Ab workouts to do while lying in bed. Stretch your body with your fingers clasped and your hands behind your head. Pelvic Tilts To Tone The Pelvic Floor Muscles And Abs This exercise works the abdominals and hamstrings and alleviates lower back pain. Lie on your back hands underneath your butt palms pressing down on the mattress legs straight in the air perpendicular to the bed.
Lift your butt off the bed by tilting your hips. Lie on your back with your knees bent and feet on the bed. Flex your top foot so your toe is pointing forward.
HOW TO DO IT. BICYCLE CRUNCH Lie on your back on the bed with knees bent feet on the floor and hands behind your head dont clasp your fingers. Lying flat on the bed stretch your legs straight and your arms straight above your head.
Keeping your legs straight use your abs to lift your legs toward your face until your toes touch the headboard. Lie on your back with your knees bent and feet on the bed. Lying on your back with your knees bent hold the left heel and rub energetically.
Lengthen the top arm out up and open to bring your torso into a. Slowly lower your top leg to return to start.

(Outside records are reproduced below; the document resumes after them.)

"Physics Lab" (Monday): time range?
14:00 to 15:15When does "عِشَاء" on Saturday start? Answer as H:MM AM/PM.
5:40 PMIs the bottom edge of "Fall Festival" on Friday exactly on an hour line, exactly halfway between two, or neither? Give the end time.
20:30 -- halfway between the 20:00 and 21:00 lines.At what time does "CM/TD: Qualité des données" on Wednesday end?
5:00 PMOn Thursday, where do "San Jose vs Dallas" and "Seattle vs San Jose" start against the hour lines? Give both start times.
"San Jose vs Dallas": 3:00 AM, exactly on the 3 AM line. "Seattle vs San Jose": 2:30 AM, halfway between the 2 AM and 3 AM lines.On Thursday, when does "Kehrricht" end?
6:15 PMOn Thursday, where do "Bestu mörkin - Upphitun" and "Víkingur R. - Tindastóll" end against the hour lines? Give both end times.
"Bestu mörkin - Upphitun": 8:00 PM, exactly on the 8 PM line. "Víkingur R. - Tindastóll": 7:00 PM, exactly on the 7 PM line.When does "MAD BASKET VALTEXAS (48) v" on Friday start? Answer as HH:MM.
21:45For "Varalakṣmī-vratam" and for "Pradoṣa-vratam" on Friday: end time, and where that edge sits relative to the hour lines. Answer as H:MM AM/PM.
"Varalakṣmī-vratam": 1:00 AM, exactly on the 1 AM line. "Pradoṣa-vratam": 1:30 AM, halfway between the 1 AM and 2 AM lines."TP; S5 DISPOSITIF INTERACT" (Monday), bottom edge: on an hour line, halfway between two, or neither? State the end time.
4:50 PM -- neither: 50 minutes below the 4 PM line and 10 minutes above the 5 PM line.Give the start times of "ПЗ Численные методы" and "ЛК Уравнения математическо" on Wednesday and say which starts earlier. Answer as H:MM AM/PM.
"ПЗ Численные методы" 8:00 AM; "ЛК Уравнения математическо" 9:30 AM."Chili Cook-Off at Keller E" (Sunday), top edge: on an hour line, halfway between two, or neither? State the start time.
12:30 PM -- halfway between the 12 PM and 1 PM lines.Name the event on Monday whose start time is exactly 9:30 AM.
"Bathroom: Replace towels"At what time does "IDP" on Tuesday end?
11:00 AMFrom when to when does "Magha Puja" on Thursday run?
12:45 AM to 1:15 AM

Hope this video can help lift your spirit to keep going and keep working hard for what you believe inSUBSCRIBE FOR WEEKLY VIDEOS 訂閱我的頻道你不會後悔.
Before it touches the mattress raise it back up to the starting position. Pelvic Tilts To Tone The Pelvic Floor Muscles And Abs This exercise works the abdominals and hamstrings and alleviates lower back pain. Brace your core and lower your right leg towards the bed.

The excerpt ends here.